> _Job item_
Return every record below exactly; leave out the images.

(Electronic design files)
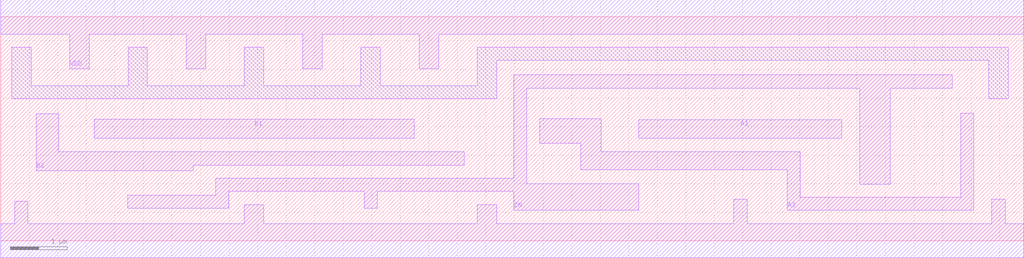
<source format=lef>
# Copyright 2022 GlobalFoundries PDK Authors
#
# Licensed under the Apache License, Version 2.0 (the "License");
# you may not use this file except in compliance with the License.
# You may obtain a copy of the License at
#
#      http://www.apache.org/licenses/LICENSE-2.0
#
# Unless required by applicable law or agreed to in writing, software
# distributed under the License is distributed on an "AS IS" BASIS,
# WITHOUT WARRANTIES OR CONDITIONS OF ANY KIND, either express or implied.
# See the License for the specific language governing permissions and
# limitations under the License.

MACRO gf180mcu_fd_sc_mcu7t5v0__aoi22_4
  CLASS core ;
  FOREIGN gf180mcu_fd_sc_mcu7t5v0__aoi22_4 0.0 0.0 ;
  ORIGIN 0 0 ;
  SYMMETRY X Y ;
  SITE GF018hv5v_mcu_sc7 ;
  SIZE 17.92 BY 3.92 ;
  PIN A1
    DIRECTION INPUT ;
    ANTENNAGATEAREA 4.158 ;
    PORT
      LAYER METAL1 ;
        POLYGON 11.18 1.8 14.73 1.8 14.73 2.12 11.18 2.12  ;
    END
  END A1
  PIN A2
    DIRECTION INPUT ;
    ANTENNAGATEAREA 4.158 ;
    PORT
      LAYER METAL1 ;
        POLYGON 9.445 1.71 10.16 1.71 10.16 1.24 13.78 1.24 13.78 0.53 17.05 0.53 17.05 2.235 16.82 2.235 16.82 0.76 14.01 0.76 14.01 1.56 10.52 1.56 10.52 2.14 9.445 2.14  ;
    END
  END A2
  PIN B1
    DIRECTION INPUT ;
    ANTENNAGATEAREA 4.158 ;
    PORT
      LAYER METAL1 ;
        POLYGON 1.64 1.8 7.24 1.8 7.24 2.13 1.64 2.13  ;
    END
  END B1
  PIN B2
    DIRECTION INPUT ;
    ANTENNAGATEAREA 4.158 ;
    PORT
      LAYER METAL1 ;
        POLYGON 0.62 1.23 3.375 1.23 3.375 1.325 8.12 1.325 8.12 1.56 1.02 1.56 1.02 2.225 0.62 2.225  ;
    END
  END B2
  PIN ZN
    DIRECTION OUTPUT ;
    ANTENNADIFFAREA 4.389 ;
    PORT
      LAYER METAL1 ;
        POLYGON 9.215 2.67 15.05 2.67 15.05 0.99 15.58 0.99 15.58 2.67 16.67 2.67 16.67 2.91 8.985 2.91 8.985 1.095 3.765 1.095 3.765 0.8 2.225 0.8 2.225 0.57 3.995 0.57 3.995 0.865 6.365 0.865 6.365 0.57 6.595 0.57 6.595 0.865 8.985 0.865 8.985 0.53 11.18 0.53 11.18 1 9.215 1  ;
    END
  END ZN
  PIN VDD
    DIRECTION INOUT ;
    USE power ;
    SHAPE ABUTMENT ;
    PORT
      LAYER METAL1 ;
        POLYGON 0 3.62 1.21 3.62 1.21 3.01 1.55 3.01 1.55 3.62 3.25 3.62 3.25 3.01 3.59 3.01 3.59 3.62 5.29 3.62 5.29 3.01 5.63 3.01 5.63 3.62 7.33 3.62 7.33 3.01 7.67 3.01 7.67 3.62 17.65 3.62 17.92 3.62 17.92 4.22 17.65 4.22 0 4.22  ;
    END
  END VDD
  PIN VSS
    DIRECTION INOUT ;
    USE ground ;
    SHAPE ABUTMENT ;
    PORT
      LAYER METAL1 ;
        POLYGON 0 -0.3 17.92 -0.3 17.92 0.3 17.595 0.3 17.595 0.73 17.365 0.73 17.365 0.3 13.075 0.3 13.075 0.73 12.845 0.73 12.845 0.3 8.69 0.3 8.69 0.635 8.35 0.635 8.35 0.3 4.61 0.3 4.61 0.635 4.27 0.635 4.27 0.3 0.475 0.3 0.475 0.695 0.245 0.695 0.245 0.3 0 0.3  ;
    END
  END VSS
  OBS
      LAYER METAL1 ;
        POLYGON 0.19 2.485 8.69 2.485 8.69 3.16 17.31 3.16 17.31 2.485 17.65 2.485 17.65 3.39 8.35 3.39 8.35 2.715 6.65 2.715 6.65 3.39 6.31 3.39 6.31 2.715 4.61 2.715 4.61 3.39 4.27 3.39 4.27 2.715 2.57 2.715 2.57 3.39 2.23 3.39 2.23 2.715 0.53 2.715 0.53 3.39 0.19 3.39  ;
  END
END gf180mcu_fd_sc_mcu7t5v0__aoi22_4

</source>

> _Written answer_
<source format=lef>
# Copyright 2022 GlobalFoundries PDK Authors
#
# Licensed under the Apache License, Version 2.0 (the "License");
# you may not use this file except in compliance with the License.
# You may obtain a copy of the License at
#
#      http://www.apache.org/licenses/LICENSE-2.0
#
# Unless required by applicable law or agreed to in writing, software
# distributed under the License is distributed on an "AS IS" BASIS,
# WITHOUT WARRANTIES OR CONDITIONS OF ANY KIND, either express or implied.
# See the License for the specific language governing permissions and
# limitations under the License.

MACRO gf180mcu_fd_sc_mcu7t5v0__aoi22_4
  CLASS core ;
  FOREIGN gf180mcu_fd_sc_mcu7t5v0__aoi22_4 0.0 0.0 ;
  ORIGIN 0 0 ;
  SYMMETRY X Y ;
  SITE GF018hv5v_mcu_sc7 ;
  SIZE 17.92 BY 3.92 ;
  PIN A1
    DIRECTION INPUT ;
    ANTENNAGATEAREA 4.158 ;
    PORT
      LAYER METAL1 ;
        POLYGON 11.18 1.8 14.73 1.8 14.73 2.12 11.18 2.12  ;
    END
  END A1
  PIN A2
    DIRECTION INPUT ;
    ANTENNAGATEAREA 4.158 ;
    PORT
      LAYER METAL1 ;
        POLYGON 9.445 1.71 10.16 1.71 10.16 1.24 13.78 1.24 13.78 0.53 17.05 0.53 17.05 2.235 16.82 2.235 16.82 0.76 14.01 0.76 14.01 1.56 10.52 1.56 10.52 2.14 9.445 2.14  ;
    END
  END A2
  PIN B1
    DIRECTION INPUT ;
    ANTENNAGATEAREA 4.158 ;
    PORT
      LAYER METAL1 ;
        POLYGON 1.64 1.8 7.24 1.8 7.24 2.13 1.64 2.13  ;
    END
  END B1
  PIN B2
    DIRECTION INPUT ;
    ANTENNAGATEAREA 4.158 ;
    PORT
      LAYER METAL1 ;
        POLYGON 0.62 1.23 3.375 1.23 3.375 1.325 8.12 1.325 8.12 1.56 1.02 1.56 1.02 2.225 0.62 2.225  ;
    END
  END B2
  PIN ZN
    DIRECTION OUTPUT ;
    ANTENNADIFFAREA 4.389 ;
    PORT
      LAYER METAL1 ;
        POLYGON 9.215 2.67 15.05 2.67 15.05 0.99 15.58 0.99 15.58 2.67 16.67 2.67 16.67 2.91 8.985 2.91 8.985 1.095 3.765 1.095 3.765 0.8 2.225 0.8 2.225 0.57 3.995 0.57 3.995 0.865 6.365 0.865 6.365 0.57 6.595 0.57 6.595 0.865 8.985 0.865 8.985 0.53 11.18 0.53 11.18 1 9.215 1  ;
    END
  END ZN
  PIN VDD
    DIRECTION INOUT ;
    USE power ;
    SHAPE ABUTMENT ;
    PORT
      LAYER METAL1 ;
        POLYGON 0 3.62 1.21 3.62 1.21 3.01 1.55 3.01 1.55 3.62 3.25 3.62 3.25 3.01 3.59 3.01 3.59 3.62 5.29 3.62 5.29 3.01 5.63 3.01 5.63 3.62 7.33 3.62 7.33 3.01 7.67 3.01 7.67 3.62 17.65 3.62 17.92 3.62 17.92 4.22 17.65 4.22 0 4.22  ;
    END
  END VDD
  PIN VSS
    DIRECTION INOUT ;
    USE ground ;
    SHAPE ABUTMENT ;
    PORT
      LAYER METAL1 ;
        POLYGON 0 -0.3 17.92 -0.3 17.92 0.3 17.595 0.3 17.595 0.73 17.365 0.73 17.365 0.3 13.075 0.3 13.075 0.73 12.845 0.73 12.845 0.3 8.69 0.3 8.69 0.635 8.35 0.635 8.35 0.3 4.61 0.3 4.61 0.635 4.27 0.635 4.27 0.3 0.475 0.3 0.475 0.695 0.245 0.695 0.245 0.3 0 0.3  ;
    END
  END VSS
  OBS
      LAYER METAL1 ;
        POLYGON 0.19 2.485 8.69 2.485 8.69 3.16 17.31 3.16 17.31 2.485 17.65 2.485 17.65 3.39 8.35 3.39 8.35 2.715 6.65 2.715 6.65 3.39 6.31 3.39 6.31 2.715 4.61 2.715 4.61 3.39 4.27 3.39 4.27 2.715 2.57 2.715 2.57 3.39 2.23 3.39 2.23 2.715 0.53 2.715 0.53 3.39 0.19 3.39  ;
  END
END gf180mcu_fd_sc_mcu7t5v0__aoi22_4

</source>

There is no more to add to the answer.